§ TASK TO CARRY OUT
Using the records below, give again exactly the lines from the line that contains "ください。（定休日：月曜日）" through the line that contains "diverse regioni tra febbraio 2022 e m", both ends included, and only those.

[[ EXERCISE INPUTS, beginning ]]

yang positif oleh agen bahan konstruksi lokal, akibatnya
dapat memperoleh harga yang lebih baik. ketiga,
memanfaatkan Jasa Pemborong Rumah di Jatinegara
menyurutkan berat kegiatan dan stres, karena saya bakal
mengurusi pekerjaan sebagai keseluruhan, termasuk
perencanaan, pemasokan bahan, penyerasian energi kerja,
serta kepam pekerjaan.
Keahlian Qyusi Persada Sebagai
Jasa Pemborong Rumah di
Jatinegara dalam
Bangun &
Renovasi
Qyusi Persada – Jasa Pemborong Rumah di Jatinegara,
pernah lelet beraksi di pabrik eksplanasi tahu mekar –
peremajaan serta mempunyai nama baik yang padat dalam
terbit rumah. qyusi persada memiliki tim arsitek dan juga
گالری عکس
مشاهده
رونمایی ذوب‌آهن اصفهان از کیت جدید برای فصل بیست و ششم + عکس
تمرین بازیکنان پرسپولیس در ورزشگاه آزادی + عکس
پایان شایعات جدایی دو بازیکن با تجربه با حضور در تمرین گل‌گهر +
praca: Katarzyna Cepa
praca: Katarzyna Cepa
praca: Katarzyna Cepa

[[ EXERCISE INPUTS, end ]]
[[ EXERCISE INPUTS, beginning ]]

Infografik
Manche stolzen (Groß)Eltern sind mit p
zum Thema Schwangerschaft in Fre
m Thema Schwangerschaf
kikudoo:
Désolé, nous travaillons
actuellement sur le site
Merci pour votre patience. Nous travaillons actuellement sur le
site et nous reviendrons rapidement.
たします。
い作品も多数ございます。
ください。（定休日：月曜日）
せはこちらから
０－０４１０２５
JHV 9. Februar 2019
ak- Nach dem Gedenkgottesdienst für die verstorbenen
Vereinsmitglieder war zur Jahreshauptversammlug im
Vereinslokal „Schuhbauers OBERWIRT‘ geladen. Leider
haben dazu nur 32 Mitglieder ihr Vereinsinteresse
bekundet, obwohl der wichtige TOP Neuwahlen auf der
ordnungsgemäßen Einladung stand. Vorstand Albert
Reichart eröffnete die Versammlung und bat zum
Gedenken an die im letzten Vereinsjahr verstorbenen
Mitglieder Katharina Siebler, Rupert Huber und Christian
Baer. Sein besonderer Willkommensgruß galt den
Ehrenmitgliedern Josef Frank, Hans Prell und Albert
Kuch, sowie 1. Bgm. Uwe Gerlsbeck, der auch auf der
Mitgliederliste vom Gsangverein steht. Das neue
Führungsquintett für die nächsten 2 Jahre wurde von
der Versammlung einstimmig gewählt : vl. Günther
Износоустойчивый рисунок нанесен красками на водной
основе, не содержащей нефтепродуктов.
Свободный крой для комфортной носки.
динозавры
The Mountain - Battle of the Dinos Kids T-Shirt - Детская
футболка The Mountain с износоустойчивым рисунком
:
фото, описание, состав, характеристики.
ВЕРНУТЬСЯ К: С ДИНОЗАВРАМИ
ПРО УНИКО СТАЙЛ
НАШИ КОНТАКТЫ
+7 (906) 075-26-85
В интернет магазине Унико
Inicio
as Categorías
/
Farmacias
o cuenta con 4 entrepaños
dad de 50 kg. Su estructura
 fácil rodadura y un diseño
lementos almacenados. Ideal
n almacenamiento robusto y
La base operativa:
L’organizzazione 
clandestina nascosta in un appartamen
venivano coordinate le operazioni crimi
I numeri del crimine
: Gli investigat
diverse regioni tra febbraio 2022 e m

[[ EXERCISE INPUTS, end ]]

§ COMPLETED TASK
ください。（定休日：月曜日）
せはこちらから
０－０４１０２５
JHV 9. Februar 2019
ak- Nach dem Gedenkgottesdienst für die verstorbenen
Vereinsmitglieder war zur Jahreshauptversammlug im
Vereinslokal „Schuhbauers OBERWIRT‘ geladen. Leider
haben dazu nur 32 Mitglieder ihr Vereinsinteresse
bekundet, obwohl der wichtige TOP Neuwahlen auf der
ordnungsgemäßen Einladung stand. Vorstand Albert
Reichart eröffnete die Versammlung und bat zum
Gedenken an die im letzten Vereinsjahr verstorbenen
Mitglieder Katharina Siebler, Rupert Huber und Christian
Baer. Sein besonderer Willkommensgruß galt den
Ehrenmitgliedern Josef Frank, Hans Prell und Albert
Kuch, sowie 1. Bgm. Uwe Gerlsbeck, der auch auf der
Mitgliederliste vom Gsangverein steht. Das neue
Führungsquintett für die nächsten 2 Jahre wurde von
der Versammlung einstimmig gewählt : vl. Günther
Износоустойчивый рисунок нанесен красками на водной
основе, не содержащей нефтепродуктов.
Свободный крой для комфортной носки.
динозавры
The Mountain - Battle of the Dinos Kids T-Shirt - Детская
футболка The Mountain с износоустойчивым рисунком
:
фото, описание, состав, характеристики.
ВЕРНУТЬСЯ К: С ДИНОЗАВРАМИ
ПРО УНИКО СТАЙЛ
НАШИ КОНТАКТЫ
+7 (906) 075-26-85
В интернет магазине Унико
Inicio
as Categorías
/
Farmacias
o cuenta con 4 entrepaños
dad de 50 kg. Su estructura
 fácil rodadura y un diseño
lementos almacenados. Ideal
n almacenamiento robusto y
La base operativa:
L’organizzazione 
clandestina nascosta in un appartamen
venivano coordinate le operazioni crimi
I numeri del crimine
: Gli investigat
diverse regioni tra febbraio 2022 e m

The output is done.